■ **YOUR OBJECTIVE**
Count the lines of the records that contain the word "lowest", treating uppercase and lowercase as different, and give only that number.

■ **EXTRACTED INFORMATION**
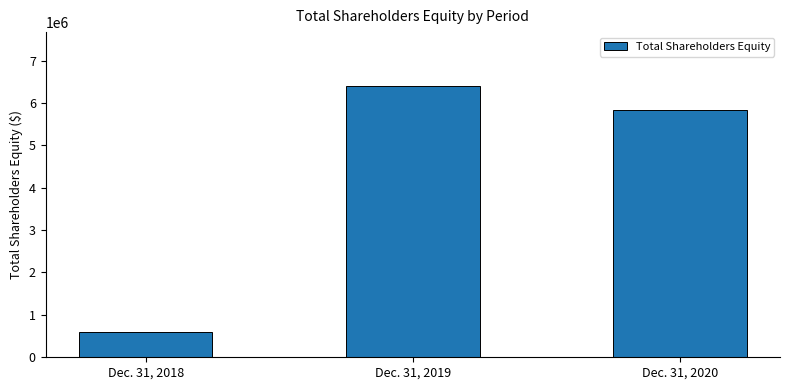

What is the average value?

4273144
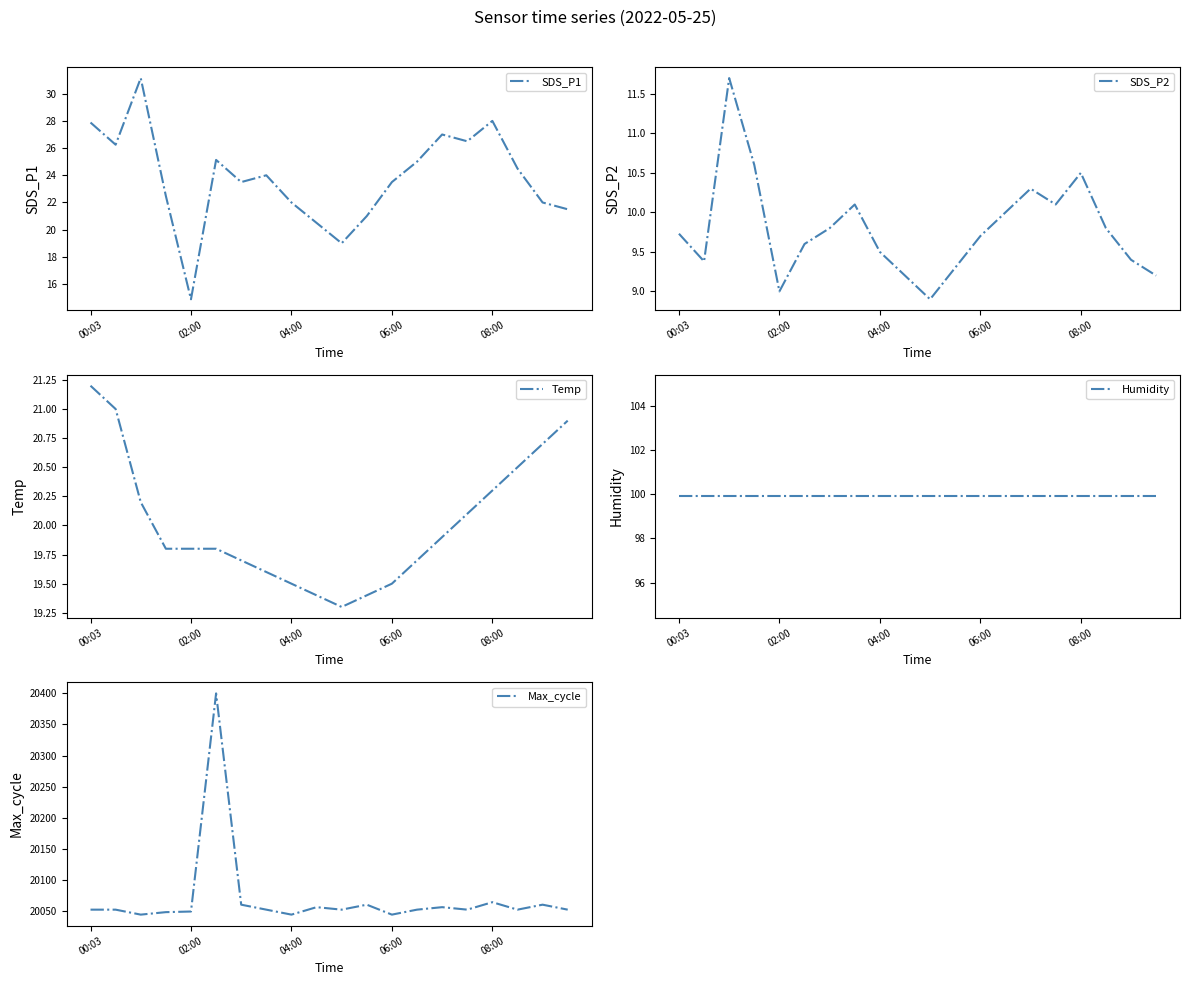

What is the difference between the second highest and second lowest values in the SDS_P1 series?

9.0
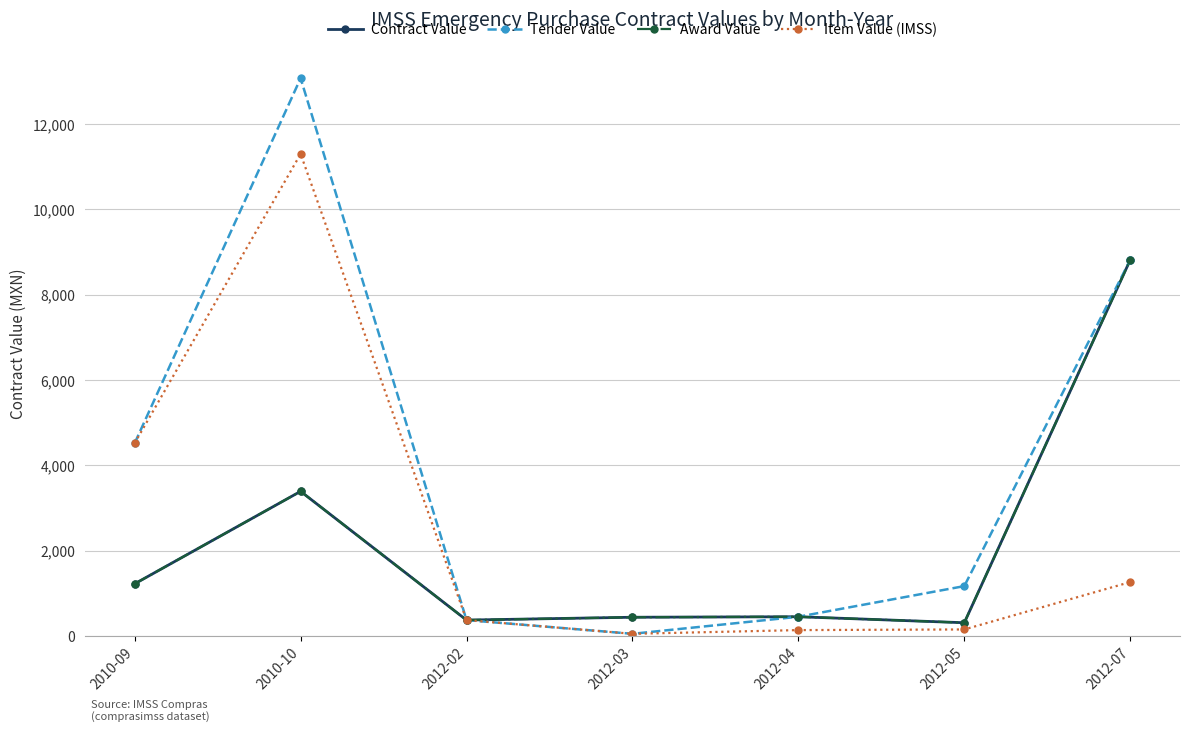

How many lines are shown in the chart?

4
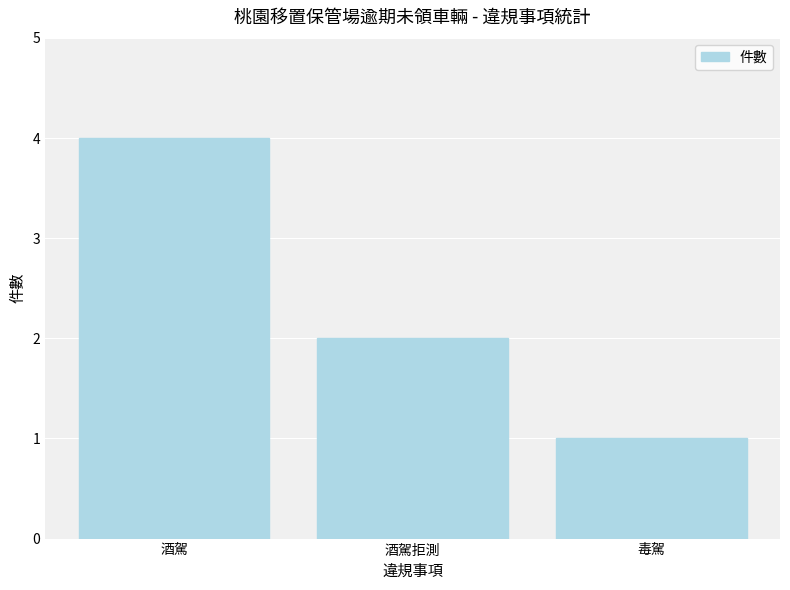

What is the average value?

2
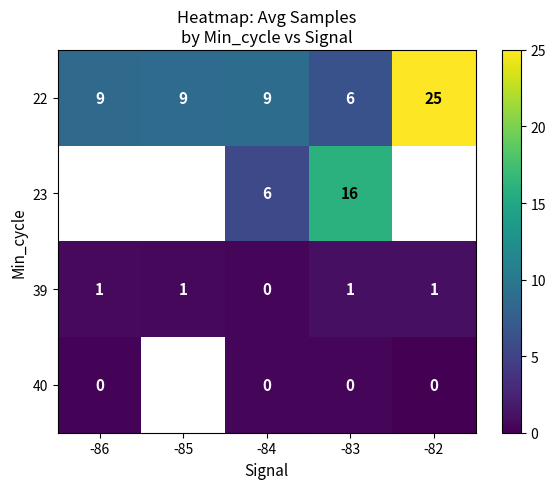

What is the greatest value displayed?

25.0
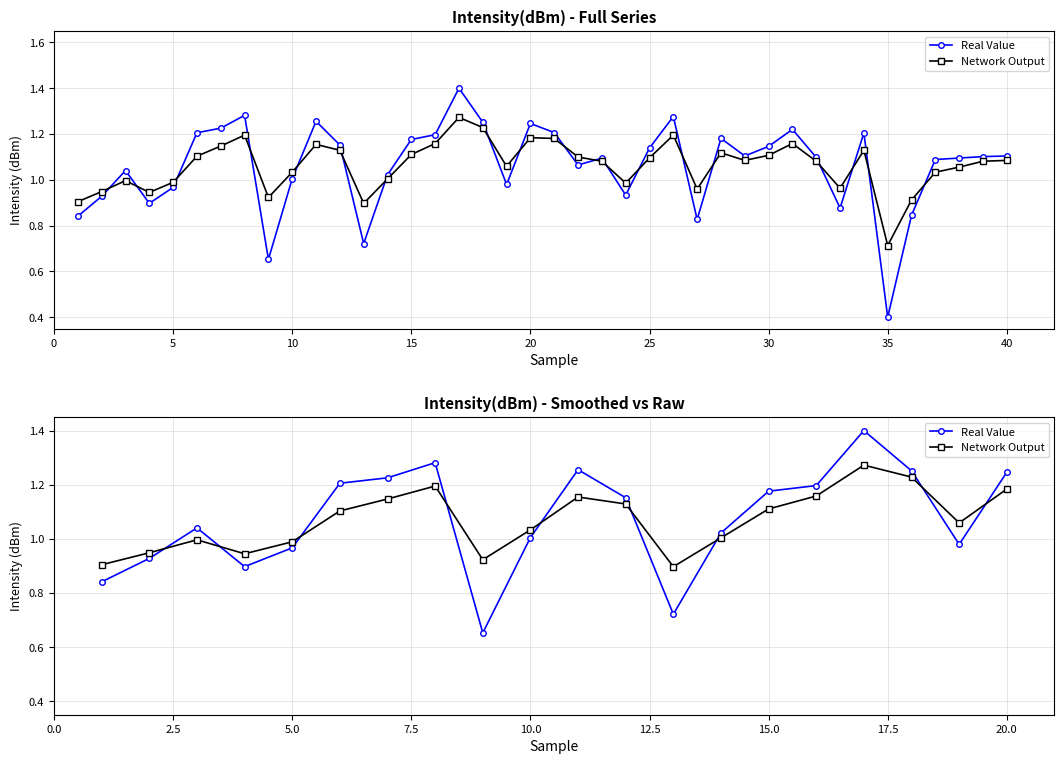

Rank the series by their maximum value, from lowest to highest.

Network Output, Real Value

■ **PROBLEM SOLUTION**
2